R – .Net 3.5 Windows Forms Application: x86 vs x64 load times on 64 bit Vista

64-bitnetwindowswindows-vistawinforms

We are developing a Winforms application and in the process of optimizing the start-up time.

The app runs on 64 bit Vista machines. In our testing we found what seems like a counter intuitive result. All else equal, targeting 32-bit vs 64-bit loads in half the time. Can anyone shed some light as to why?

Thanks.

[Edit]
We deploy the app via ClickOnce which, from our research starts apps in a unique sandbox. Therefore it always cold-starts so looking to improve performance here was fruitless.

Our main problem was the existence of 32-bit dlls in the project. Once we targeted the project at x86 (even though it runs on x64) the load times were cut in half.
[/Edit]

Best Answer

.NET 3.5 SP1 gets its improved startup perf by no longer verifying the strong name of assemblies that come from trusted locations. A bit controversial in my book but somewhat defensible.

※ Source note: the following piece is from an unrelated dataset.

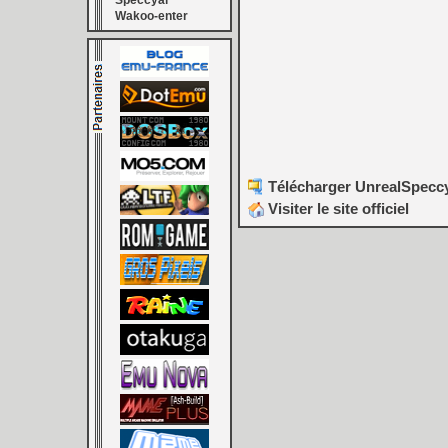
Speccyal
Wakoo-enter
Télécharger UnrealSpeccy 
Visiter le site officiel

I did check if the 64-bit version of the CLR also bypasses that time-consuming step. Signed a DLL, put it in the GAC, then patched a byte. No complaints when loading the assembly. So it is not the SP1 startup pref improvement that explains the difference.

Other factors in the startup time are: - Loading the CLR from disk (coldstart only) - Groveling for the dependent assemblies - JIT compiling the startup code

Coldstart could well be a factor, you probably don't have other processes running that have the 64-bit version of the CLR loaded. Easy to eliminate by running a dummy .NET app while you do the test.

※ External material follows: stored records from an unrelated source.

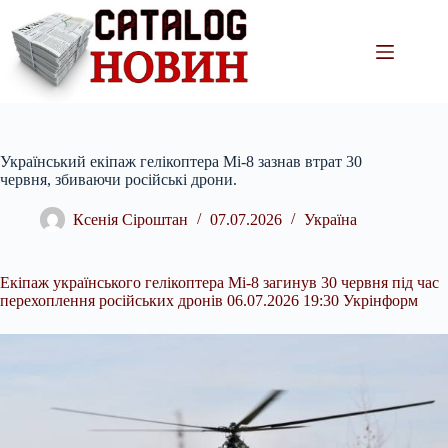
Перейти
до
вмісту
Український екіпаж гелікоптера Мі-8 зазнав втрат 30
червня, збиваючи російські дрони.
Ксенія Сіроштан
07.07.2026
Україна
Екіпаж українського гелікоптера Мі-8 загинув 30 червня під час
перехоплення російських дронів 06.07.2026 19:30 Укрінформ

Groveling assemblies could take longer for the same reason. It is unlikely that the 64-bit ngen-ed images of the .NET assemblies are in the file system cache. Again, easy to eliminate with the dummy app having a dependency on the same assemblies.

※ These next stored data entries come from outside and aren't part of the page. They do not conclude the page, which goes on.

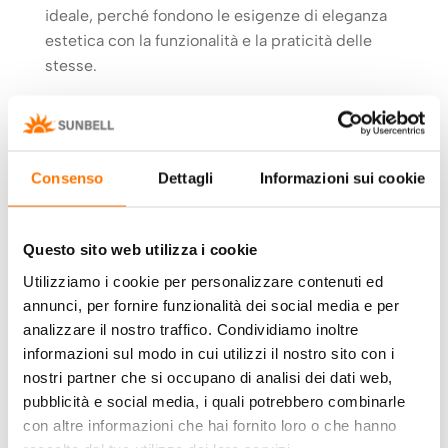
ideale, perché fondono le esigenze di eleganza
estetica con la funzionalità e la praticità delle
stesse.
L’inserimento della
tenda veneziana all’interno
del vetrocamera
, ovvero tra le due lastre di vetro
che compongono la finestra, garantisce la
Consenso
Dettagli
Informazioni sui cookie
protezione dallo sporco e dalla polvere
,
perché
racchiuse in un ambiente totalmente sigillato.
Un vantaggio indiscusso che si associa a quello
Questo sito web utilizza i cookie
del
risparmio energetico
derivante dall’utilizzo
Utilizziamo i cookie per personalizzare contenuti ed
dei
doppi vetri
, che sia in casa che per un’attività
annunci, per fornire funzionalità dei social media e per
commerciale sono di fondamentale importanza.
analizzare il nostro traffico. Condividiamo inoltre
informazioni sul modo in cui utilizzi il nostro sito con i
[bctt tweet=”La veneziana interna al
nostri partner che si occupano di analisi dei dati web,
vetrocamera: privacy, pulizia e risparmio
pubblicità e social media, i quali potrebbero combinarle
energetico” via=”no”]
con altre informazioni che hai fornito loro o che hanno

The 64-bit JITter is a tougher nut to crack. An arbitrary call is to assume that MSFT didn't spend as much time making that one performant as the 32-bit JITter. Nothing backed-up by any evidence though. Difficult to measure too, you'd have load an assembly with Assembly.Load, then time Activator.CreateInstance() where the class constructor calls as much code as possible.